◆ PROBLEM TO SOLVE ◆
A faithful copy of the data is the goal; set it down exactly, without the images.

━━━ AVAILABLE DATA ━━━

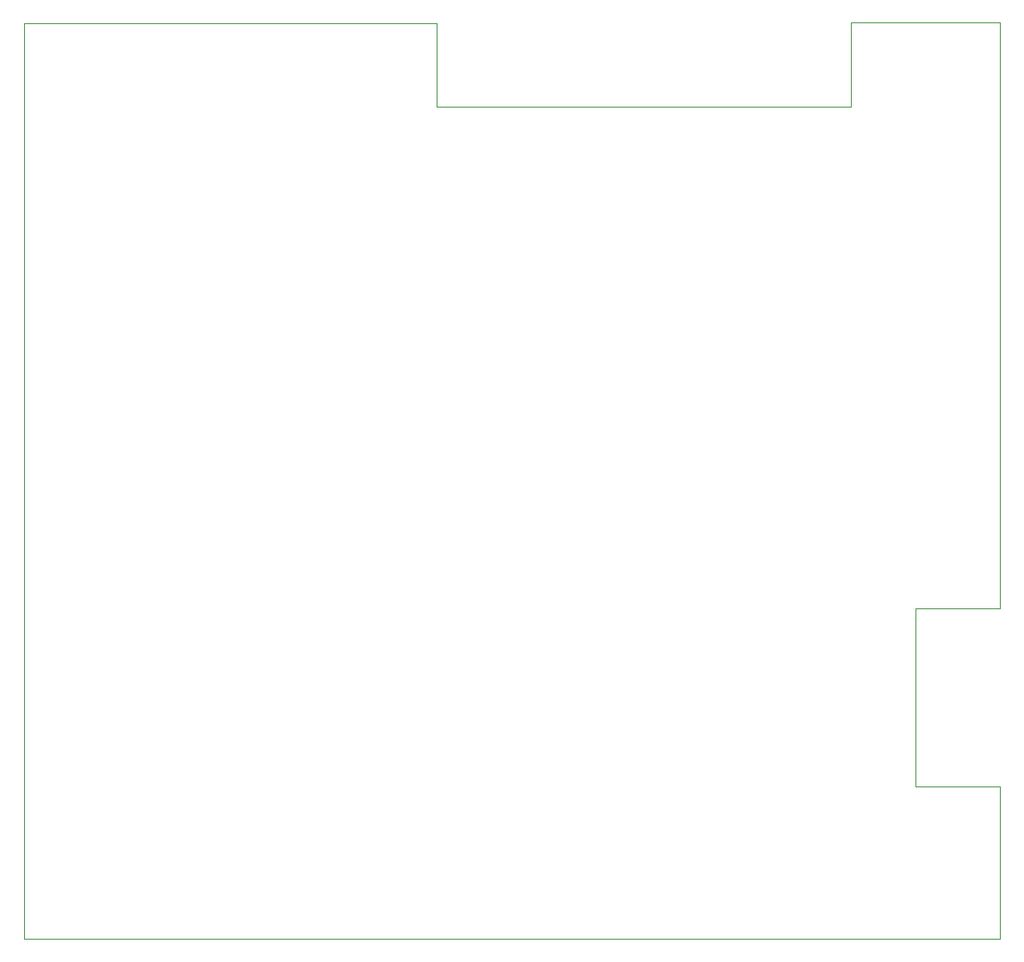
<source format=gbr>
%TF.GenerationSoftware,Altium Limited,Altium Designer,21.8.1 (53)*%
G04 Layer_Color=0*
%FSLAX45Y45*%
%MOMM*%
%TF.SameCoordinates,1CF0B822-2DD9-431B-A6BE-AAED35006C4B*%
%TF.FilePolarity,Positive*%
%TF.FileFunction,Profile,NP*%
%TF.Part,Single*%
G01*
G75*
%TA.AperFunction,Profile*%
%ADD91C,0.02540*%
D91*
X0Y0D02*
Y9010000D01*
X4050000D01*
Y8187500D01*
X8125000D01*
Y9017000D01*
X9590000Y9017000D01*
X9590000Y3254277D01*
X8761553D01*
Y1500000D01*
X9590000D01*
Y0D01*
X0D01*
%TF.MD5,87d7f6adbd54f774fdb0d5f8a7bdd152*%
M02*

</source>
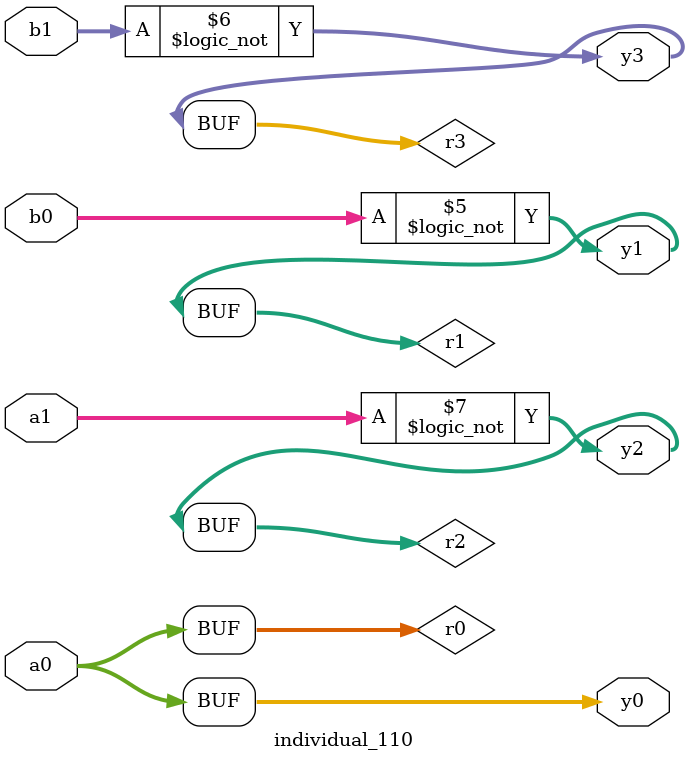
<source format=sv>
module individual_110(input logic [15:0] a1, input logic [15:0] a0, input logic [15:0] b1, input logic [15:0] b0, output logic [15:0] y3, output logic [15:0] y2, output logic [15:0] y1, output logic [15:0] y0);
logic [15:0] r0, r1, r2, r3; 
 always@(*) begin 
	 r0 = a0; r1 = a1; r2 = b0; r3 = b1; 
 	 r1  |=  r0 ;
 	 r1 = ! r0 ;
 	 r2  ^=  a1 ;
 	 r1 = ! b0 ;
 	 r3 = ! r3 ;
 	 r2 = ! a1 ;
 	 y3 = r3; y2 = r2; y1 = r1; y0 = r0; 
end
endmodule
</source>
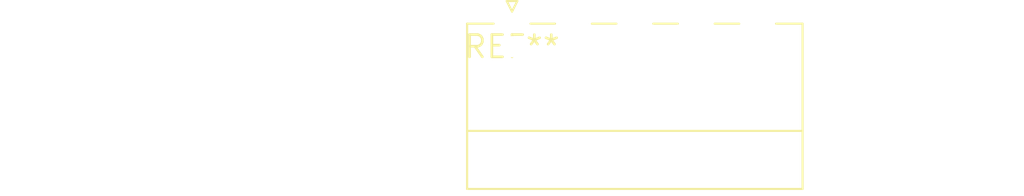
<source format=kicad_pcb>
(kicad_pcb (version 20240108) (generator pcbnew)

  (general
    (thickness 1.6)
  )

  (paper "A4")
  (layers
    (0 "F.Cu" signal)
    (31 "B.Cu" signal)
    (32 "B.Adhes" user "B.Adhesive")
    (33 "F.Adhes" user "F.Adhesive")
    (34 "B.Paste" user)
    (35 "F.Paste" user)
    (36 "B.SilkS" user "B.Silkscreen")
    (37 "F.SilkS" user "F.Silkscreen")
    (38 "B.Mask" user)
    (39 "F.Mask" user)
    (40 "Dwgs.User" user "User.Drawings")
    (41 "Cmts.User" user "User.Comments")
    (42 "Eco1.User" user "User.Eco1")
    (43 "Eco2.User" user "User.Eco2")
    (44 "Edge.Cuts" user)
    (45 "Margin" user)
    (46 "B.CrtYd" user "B.Courtyard")
    (47 "F.CrtYd" user "F.Courtyard")
    (48 "B.Fab" user)
    (49 "F.Fab" user)
    (50 "User.1" user)
    (51 "User.2" user)
    (52 "User.3" user)
    (53 "User.4" user)
    (54 "User.5" user)
    (55 "User.6" user)
    (56 "User.7" user)
    (57 "User.8" user)
    (58 "User.9" user)
  )

  (setup
    (pad_to_mask_clearance 0)
    (pcbplotparams
      (layerselection 0x00010fc_ffffffff)
      (plot_on_all_layers_selection 0x0000000_00000000)
      (disableapertmacros false)
      (usegerberextensions false)
      (usegerberattributes false)
      (usegerberadvancedattributes false)
      (creategerberjobfile false)
      (dashed_line_dash_ratio 12.000000)
      (dashed_line_gap_ratio 3.000000)
      (svgprecision 4)
      (plotframeref false)
      (viasonmask false)
      (mode 1)
      (useauxorigin false)
      (hpglpennumber 1)
      (hpglpenspeed 20)
      (hpglpendiameter 15.000000)
      (dxfpolygonmode false)
      (dxfimperialunits false)
      (dxfusepcbnewfont false)
      (psnegative false)
      (psa4output false)
      (plotreference false)
      (plotvalue false)
      (plotinvisibletext false)
      (sketchpadsonfab false)
      (subtractmaskfromsilk false)
      (outputformat 1)
      (mirror false)
      (drillshape 1)
      (scaleselection 1)
      (outputdirectory "")
    )
  )

  (net 0 "")

  (footprint "PhoenixContact_MC_1,5_5-G-3.5_1x05_P3.50mm_Horizontal" (layer "F.Cu") (at 0 0))

)

</source>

━━━

◆ ANSWER AREA ◆
<source format=gbr>
%TF.GenerationSoftware,Altium Limited,Altium Designer,21.8.1 (53)*%
G04 Layer_Color=0*
%FSLAX45Y45*%
%MOMM*%
%TF.SameCoordinates,1CF0B822-2DD9-431B-A6BE-AAED35006C4B*%
%TF.FilePolarity,Positive*%
%TF.FileFunction,Profile,NP*%
%TF.Part,Single*%
G01*
G75*
%TA.AperFunction,Profile*%
%ADD91C,0.02540*%
D91*
X0Y0D02*
Y9010000D01*
X4050000D01*
Y8187500D01*
X8125000D01*
Y9017000D01*
X9590000Y9017000D01*
X9590000Y3254277D01*
X8761553D01*
Y1500000D01*
X9590000D01*
Y0D01*
X0D01*
%TF.MD5,87d7f6adbd54f774fdb0d5f8a7bdd152*%
M02*

</source>
<source format=sv>
module individual_110(input logic [15:0] a1, input logic [15:0] a0, input logic [15:0] b1, input logic [15:0] b0, output logic [15:0] y3, output logic [15:0] y2, output logic [15:0] y1, output logic [15:0] y0);
logic [15:0] r0, r1, r2, r3; 
 always@(*) begin 
	 r0 = a0; r1 = a1; r2 = b0; r3 = b1; 
 	 r1  |=  r0 ;
 	 r1 = ! r0 ;
 	 r2  ^=  a1 ;
 	 r1 = ! b0 ;
 	 r3 = ! r3 ;
 	 r2 = ! a1 ;
 	 y3 = r3; y2 = r2; y1 = r1; y0 = r0; 
end
endmodule
</source>
<source format=kicad_pcb>
(kicad_pcb (version 20240108) (generator pcbnew)

  (general
    (thickness 1.6)
  )

  (paper "A4")
  (layers
    (0 "F.Cu" signal)
    (31 "B.Cu" signal)
    (32 "B.Adhes" user "B.Adhesive")
    (33 "F.Adhes" user "F.Adhesive")
    (34 "B.Paste" user)
    (35 "F.Paste" user)
    (36 "B.SilkS" user "B.Silkscreen")
    (37 "F.SilkS" user "F.Silkscreen")
    (38 "B.Mask" user)
    (39 "F.Mask" user)
    (40 "Dwgs.User" user "User.Drawings")
    (41 "Cmts.User" user "User.Comments")
    (42 "Eco1.User" user "User.Eco1")
    (43 "Eco2.User" user "User.Eco2")
    (44 "Edge.Cuts" user)
    (45 "Margin" user)
    (46 "B.CrtYd" user "B.Courtyard")
    (47 "F.CrtYd" user "F.Courtyard")
    (48 "B.Fab" user)
    (49 "F.Fab" user)
    (50 "User.1" user)
    (51 "User.2" user)
    (52 "User.3" user)
    (53 "User.4" user)
    (54 "User.5" user)
    (55 "User.6" user)
    (56 "User.7" user)
    (57 "User.8" user)
    (58 "User.9" user)
  )

  (setup
    (pad_to_mask_clearance 0)
    (pcbplotparams
      (layerselection 0x00010fc_ffffffff)
      (plot_on_all_layers_selection 0x0000000_00000000)
      (disableapertmacros false)
      (usegerberextensions false)
      (usegerberattributes false)
      (usegerberadvancedattributes false)
      (creategerberjobfile false)
      (dashed_line_dash_ratio 12.000000)
      (dashed_line_gap_ratio 3.000000)
      (svgprecision 4)
      (plotframeref false)
      (viasonmask false)
      (mode 1)
      (useauxorigin false)
      (hpglpennumber 1)
      (hpglpenspeed 20)
      (hpglpendiameter 15.000000)
      (dxfpolygonmode false)
      (dxfimperialunits false)
      (dxfusepcbnewfont false)
      (psnegative false)
      (psa4output false)
      (plotreference false)
      (plotvalue false)
      (plotinvisibletext false)
      (sketchpadsonfab false)
      (subtractmaskfromsilk false)
      (outputformat 1)
      (mirror false)
      (drillshape 1)
      (scaleselection 1)
      (outputdirectory "")
    )
  )

  (net 0 "")

  (footprint "PhoenixContact_MC_1,5_5-G-3.5_1x05_P3.50mm_Horizontal" (layer "F.Cu") (at 0 0))

)

</source>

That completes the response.